Néandertal a laissé place à Homo Sapiens Sapiens, devenu Sapiens Urbanis, puis Sapiens Numericus. Nous ne sommes que la fin de la Préhistoire de la civilisation, c’est maintenant que l’aventure humaine va commencer avec sa première civilisation complexe, nous sommes ce que Néandertal était pour Homo Sapiens et nous entrons dans le noocène, l’ère de l’intelligence et de la pleine conscience. Si des décennies les plus épouvantables de l’Histoire nous attendent, après la tempête viendra le beau temps, offrant un avenir absolument vertigineux à nos suivants, libérés du travail, de la maladie, qui vivront longtemps, sans frontières et c’est pour cet avenir pas si lointain qu’il nous faudra trouver la force nécessaire pour disposer de la résilience nécessaire pour traverser ce qui nous attend, ce ne sera pas facile et douloureux, mais avec l’idée de l’exacerbation de l’Humain en arrière-plan, c’est elle qui doit guider notre volonté…
Magnifique texte
Cher Thierry,
Oui, l’anthropologie sert de guide avec comme boussole l’économie circulaire du Doughnut de l’économiste Kate Raworth, professeure d’Oxford.
Cordialement, Geoffroy
Bonjour Geoffroy,
Merci pour ce commentaire pertinent. Je dirai que tout dépend de comment on exprime ce Donut et comment on l’interprète. Si on le dessine avec une frontière extérieure nette, alors il est erroné. Parce que rester dans les limites planétaires induit deux choses : la première c’est renoncer à la frénésie de fin de cycle du 20e siècle qui a fait qu’on a tout accéléré entraînant des conséquences ravageuses systémiques. D’apaiser la société industrielle fera qu’un certain nombre de limites planétaires se dégonfleront.
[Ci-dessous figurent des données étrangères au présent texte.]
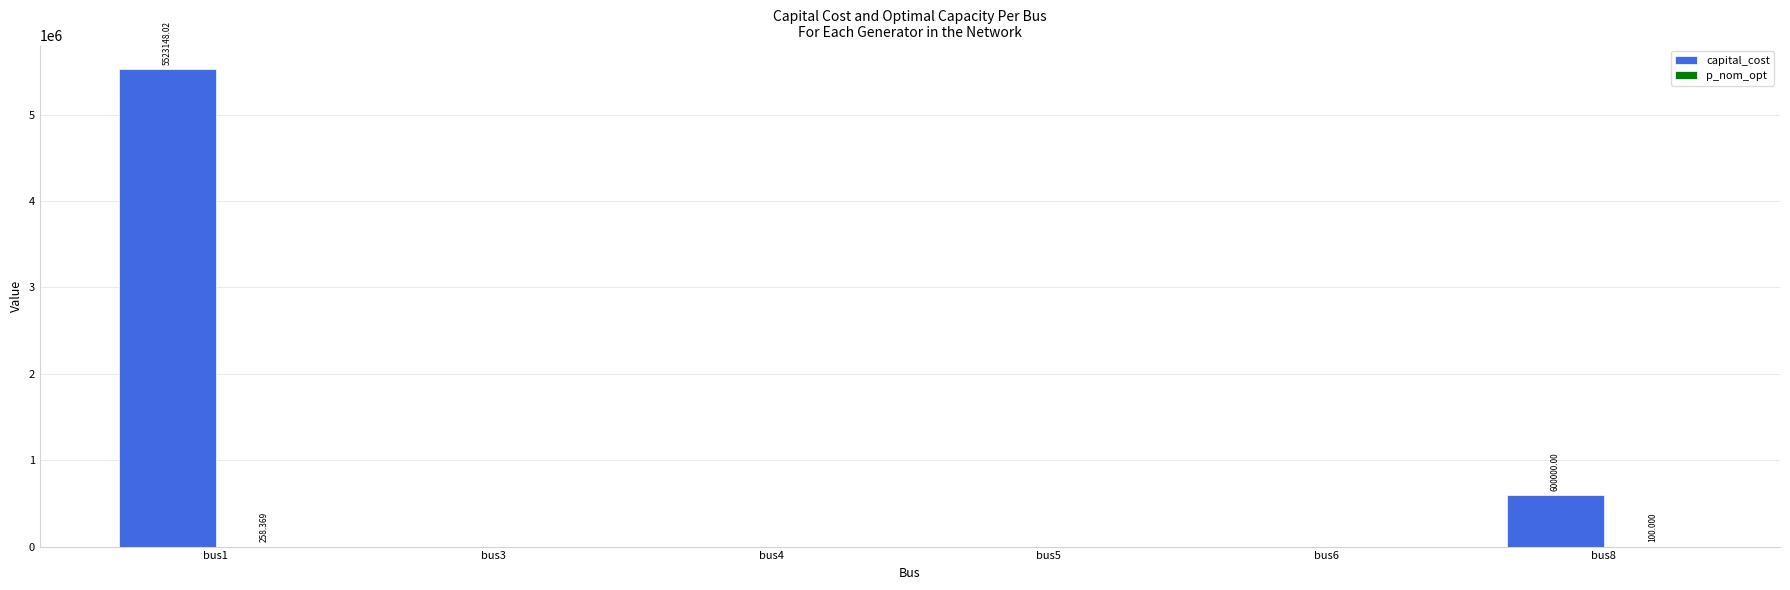

Which series changed the most between bus1 and bus8?

capital_cost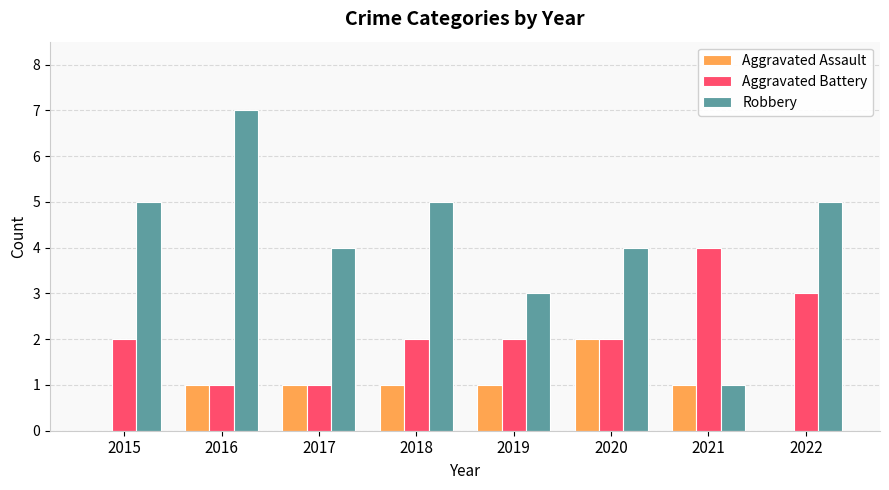

How many distinct data groups are displayed?

3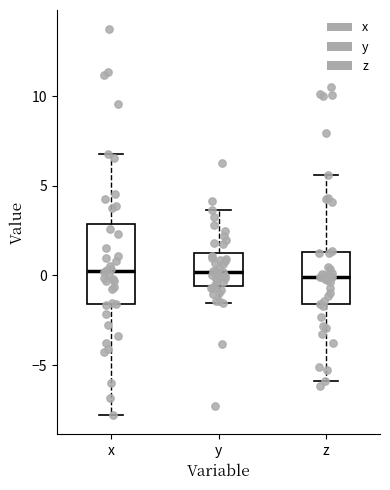

Where is the lower edge of the box for z on the y-axis? The values are not printed on the chart, so give them approximately, as read against the axis.

-1.5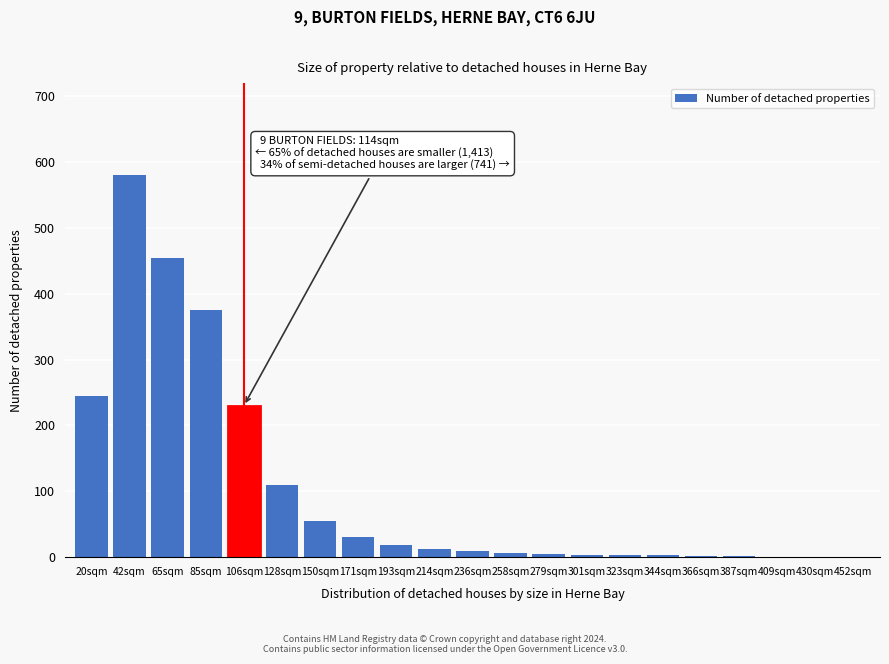

Which category has the highest value across all series?

42sqm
La seconde, c’est que grâce à la connaissance les limites planétaires nous allons les porter plus loin, briser le mythe de la planète et la ressource finie. En réalité, dans l’avenir non seulement nous ne manquerons jamais de ressource, mais nous en aurons exponentiellement de plus en plus, ce ne sont que les ressources du 20e siècle qui s’épuisent, issues de la nature pour la plupart et traitées selon l’économie linéaire. Avec la connaissance, les choses changent radicalement. Et donc il faut dessiner ce Donut avec une frontière extérieure floue, parce qu’au 21e siècle les limites planétaires se situeront de plus en plus là où l’Humanité les placera.